# Lionel Questions?



## bill 82801 (Apr 4, 2010)

First off I know I need to read more on Lionel trains so can anybody suggest what books would be good on Lionel pre and postwar trains?
Now for some basic questions to get me started.

Have new Lionel stuff now, trains and the fasttrack. But just started and dont have alot yet.

1. After looking at E-bay and seeing the post and prewar trains and cars I really like the look of them. The older stuff just seems more to my liking. But will these older Lionel trains and cars run on Fast track since thats what I have.

2. How about Vintage Ives Lionel cars, 1930's cars, I'm assuming new trucks and couplers would be in order to match my new loco's. Is that a hard replacement? Or is that even possible?

3. Was wondering on Vintage American Flyer O gauge will it run on the fast track and what about the couplers and trucks, do they need changed out for new stuff also?
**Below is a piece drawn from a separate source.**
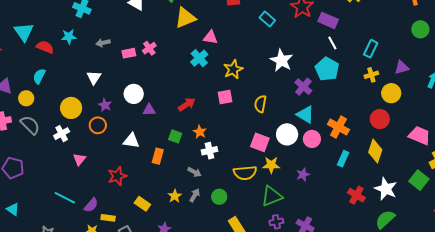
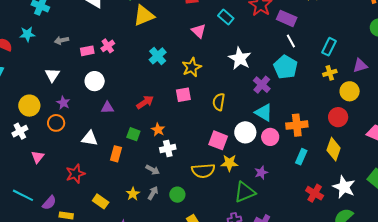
pink triangle: (210, 37) -> (199, 31), moved, turned 35
white circle: (134, 94) -> (95, 81), moved
orange cross: (338, 127) -> (297, 125), turned -35
green triangle: (272, 196) -> (245, 192), moved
See I really do need some good books to learn about this stuff. Sorry for such a long post. Thanks for any help you can give me on this.

Bill


----------



## T-Man (May 16, 2008)

Welcome to MTF. The questions raised aren't just in a book. The best thing is to go to a train show and see them. Fastrak is just a fancy O ,027 cars will work fine. Why do you want to mix cars of different eras? WHat I do is have different tenders that match up to certain couplers so I can pouul cars that are alike. The Steamers all have the same draw bar. The more you collect the less likely you will want to mix them up. This is just a general opinion. SOme cars will go together but others will look off. It is a good question and there are different ways to handle mixed cars. One is to buy adapters for the knuckles. You can even mix a car to do half and half, one coupler on each end. This stuff is better if you saw the items first.
I do admit I liked an Amercan Flyer S scale Gondola and switched it to Lionel Trucks. S gage and Lionel 027 are very close in size. But height is important. Some cars will look weird because the height is so obvious. This is true in modern and the prewar items.Just explore and have fun . If anyything else just post. THe 1690 1691 are close to Ives


----------



## bill 82801 (Apr 4, 2010)

*Lionel*

T-man when I first started this I brought new trains and the fast track. But now that I have looked at the older Lionel stuff it really does seem thats more what I want to get into. I guess mostly just wanted to make sure these older trains would run on the fast track. I'm looking mostly now at pre-war Lionel or American flyer O gauge. But thanks for your help and if I have a chance will go to a train show.


Bill


----------



## T-Man (May 16, 2008)

I missed the state. Wyoming. 
Evanston has a train show. Back in AUg of 01

For books, the Doyle reference, The Standard catalog of Lionel Trains 1900-1942. second edition. 

Prewar is a nice period. A lot is still out there and most of it is reasonable. I got lucky with the 610 and 612 passenger cars. 
Good Luck


----------



## tjcruiser (Jan 10, 2010)

Bill,

Good advice from T-Man. I'll add a bit.

I started 1958 Lionel. Dabble 1945. Then went tinplate prewar. Love it. Having a blast doing the restoration thing.

Doyle's books are great. He has a postwar 1945-1969 2nd edition, along with a 1949-1969 Lionel Sets book, too. Also, the Greenberg's compilation of Lionel service manuals is a must-have bible: Repair and Operating Manual for Lionel Trains, 1945-1969.

I'm running postwar and prewar tinplate (the smaller cars/locos) on O-27. No problems on the regular track, but some of these older tinplate locos (259, 1681 for example) are finicky when navigating over switches. Their pickups can short out occassionally on the switch frogs and such. I've never tried fastrack, but you might run into a similar problem.

Remember that Lionel bought out Ives in 1929. Early 1930's Ives stuff was still produced under the Ives name, then they transitioned over to the Lionel name around 1934. Because of that, many Lionel tinplate locos and cars are really carry-overs from Ives. Lionel used their latch couplers instead of the Ives type, but other than that, the cars are essentially the same.

Regards,

TJ


----------